Espoir donc pour un amour de vieillesse ! Et, ce sera votre mot de la fin

Oui, je garde cet espoir. Pourvu que Dieu me prête vie. Ma maman a l’habitude de me dire qu’il y a certains qui ne rient que le soir. Un appel à la persévérance. Je suppose que c’est mon cas. Je suis dans ma 30ème année de ménage, j’ai 50 ans mais, mon mari et moi, on n’arrive toujours pas à s’entendre. Pour lui, je ne suis pas parfaite. Je ne fais jamais rien de bon à ses yeux et pourtant c’est moi qui éduque les enfants. Mais j’ai pris ça à bras le corps me disant que ça ira. Je fais de mon enfer, mon paradis. Quand finalement, étouffée, j’ai dû me confier à mon papa, il ne m’a jamais découragée. Il a l’habitude de me dire que tant que le soleil luit, l’espoir ne meurt jamais.

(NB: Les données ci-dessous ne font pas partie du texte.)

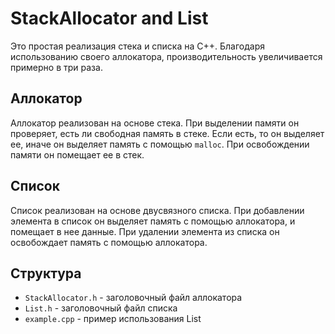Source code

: # StackAllocator and List

Это простая реализация стека и списка на C++. Благодаря использованию своего аллокатора, производительность увеличивается примерно в три раза. 

## Аллокатор

Аллокатор реализован на основе стека. При выделении памяти он проверяет, есть ли свободная память в стеке. Если есть, то он выделяет ее, иначе он выделяет память с помощью `malloc`. При освобождении памяти он помещает ее в стек.

## Список

Список реализован на основе двусвязного списка. При добавлении элемента в список он выделяет память с помощью аллокатора, и помещает в нее данные. При удалении элемента из списка он освобождает память с помощью аллокатора.

## Структура

* `StackAllocator.h` - заголовочный файл аллокатора
* `List.h` - заголовочный файл списка
* `example.cpp` - пример использования List
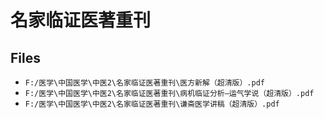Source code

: # 名家临证医著重刊

## Files

- `F:/医学\中国医学\中医2\名家临证医著重刊\医方新解（超清版）.pdf`
- `F:/医学\中国医学\中医2\名家临证医著重刊\病机临证分析—运气学说（超清版）.pdf`
- `F:/医学\中国医学\中医2\名家临证医著重刊\谦斋医学讲稿（超清版）.pdf`
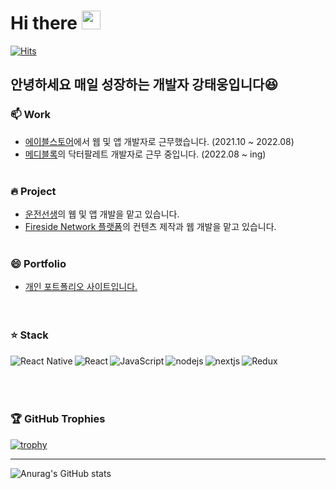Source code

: # Hi there <img src="https://raw.githubusercontent.com/aemmadi/aemmadi/master/wave.gif" width="30px" height="30px">

[![Hits](https://hits.seeyoufarm.com/api/count/incr/badge.svg?url=https%3A%2F%2Fgithub.com%2FTaewoong1378&count_bg=%2379C83D&title_bg=%23555555&icon=&icon_color=%23E7E7E7&title=hits&edge_flat=false)](https://hits.seeyoufarm.com)


## 안녕하세요 매일 성장하는 개발자 강태웅입니다:laughing:
<!-- [![Velog's GitHub stats](https://velog-readme-stats.vercel.app/api/badge?name=ktw2378)](https://velog.io/@ktw2378)</br>
[![Velog's GitHub stats](https://velog-readme-stats.vercel.app/api?name=ktw2378)](https://velog.io/@ktw2378)</br></br>
 -->

### 📫  Work
- <a href="https://moss.works/" target="_blank">에이블스토어</a>에서 웹 및 앱 개발자로 근무했습니다. (2021.10 ~ 2022.08)
- <a href="https://medibloc.career.greetinghr.com/?gclid=Cj0KCQjwrs2XBhDjARIsAHVymmQrAo1RzRJOOK9OatCQwcTvvvWo5I-opnTdRQP8-xgfQUOGLEW95mQaAsG8EALw_wcB" target="_blank">메디블록</a>의 닥터팔레트 개발자로 근무 중입니다. (2022.08 ~ ing)
<br /><br />

### 🔥 Project
- <a href="https://www.drivingteacher.info/" target="_blank">운전선생</a>의 웹 및 앱 개발을 맡고 있습니다.
- <a href="https://fireside.blog" target="_blank">Fireside Network 플랫폼</a>의 컨텐츠 제작과 웹 개발을 맡고 있습니다.
<br /><br />

### 😄 Portfolio
- <a href="https://taewoong.info/" target="_blank">개인 포트폴리오 사이트입니다.</a>
<br /><br /><br />

### ⭐ Stack
<img align="left" alt="React Native" src="https://img.shields.io/badge/react_native-%2361DAFB.svg?style=for-the-badge&logo=react&logoColor=%23ffffff"/>
<img align="left" alt="React" src="https://img.shields.io/badge/react-%2320232a.svg?style=for-the-badge&logo=react&logoColor=%2361DAFB"/>
<img  alt="Redux" src="https://img.shields.io/badge/redux-%23593d88.svg?style=for-the-badge&logo=redux&logoColor=white"/>
<img align="left" alt="JavaScript" src="https://img.shields.io/badge/javascript-%23323330.svg?style=for-the-badge&logo=javascript&logoColor=%23F7DF1E"/>
<img align="left" alt="nodejs" src="https://img.shields.io/badge/node.js%20-%2343853D.svg?&style=for-the-badge&logo=node.js&logoColor=white" />
<img align="left" alt="nextjs" src="https://img.shields.io/badge/next.js%20-%2320232a.svg?&style=for-the-badge&logo=next.js&logoColor=white" />
<br /><br /><br /><br />


### 🏆 GitHub Trophies

[![trophy](https://github-profile-trophy.vercel.app/?username=Taewoong1378&theme=juicyfresh&no-frame=true&row=1&margin-w=20&no-bg=true)](https://github.com/ryo-ma/github-profile-trophy)

------------
<!--
**shinplest/shinplest** is a ✨ _special_ ✨ repository because its `README.md` (this file) appears on your GitHub profile.

Here are some ideas to get you started:

- 👯 I’m looking to collaborate on ...
- 🤔 I’m looking for help with ...
- 💬 Ask me about ...
- 📫 How to reach me: ...
- 😄 Pronouns: ...
- ⚡ Fun fact: ...
-->

![Anurag's GitHub stats](https://github-readme-stats.vercel.app/api?username=Taewoong1378&count_private=true&show_icons=true)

Et voilà que le soleil luit tous les jours. Ça veut dire qu’il y a de l’espoir.

L’œil du Sociologue…

<<En réalité, la préoccupation que vous posez résulte des mutations observées au niveau de la cellule familiale. Aujourd’hui, chaque membre du foyer est préoccupé par la quête de ses revenus ou préoccupé par le boulot. Chaque membre du ménage est tenté de donner plus de poids au pécunier plutôt qu’aux rapports sociaux qui quand même sont indispensables à la stabilité du couple. Qu’on le veuille ou pas, l’instabilité de l’un ou de l’autre des membres du couple ou la faible présence de l’époux dans le foyer  est préjudiciable à la stabilité de ce foyer. Un seul individu qu’il soit femme ou homme, ne peut se prévaloir de jouir quelle que soit sa bonne foi, les rôles sociaux de l’époux et de l’épouse. Conséquence, lorsque vous avez dans un foyer un membre du couple qui est absent, la conséquence est directe sur l’éducation des enfants et sur même la stabilité du foyer. Une telle  situation fragilise les rapports sociaux qui peuvent s’établir entre deux individus ou entre les membres d’une famille. Tout ça contribue à l’effritement du lien social et par conséquent, agit sur la cohésion sociale ; ce qui fait que de plus en plus, nous avons plusieurs familles instables et plusieurs familles dont les parents ont peut-être les ressources financières qu’il faut mais dont les enfants sortent sans identité réelle en ce sens qu’ils n’ont pas eu le temps de recevoir de leurs parents les normes et valeurs qui peuvent leur permettre d’avoir des repères identitaires dans la société pour pouvoir agir en référence à certains idéaux sociaux>>, souligne le Sociologue Florent Tasso.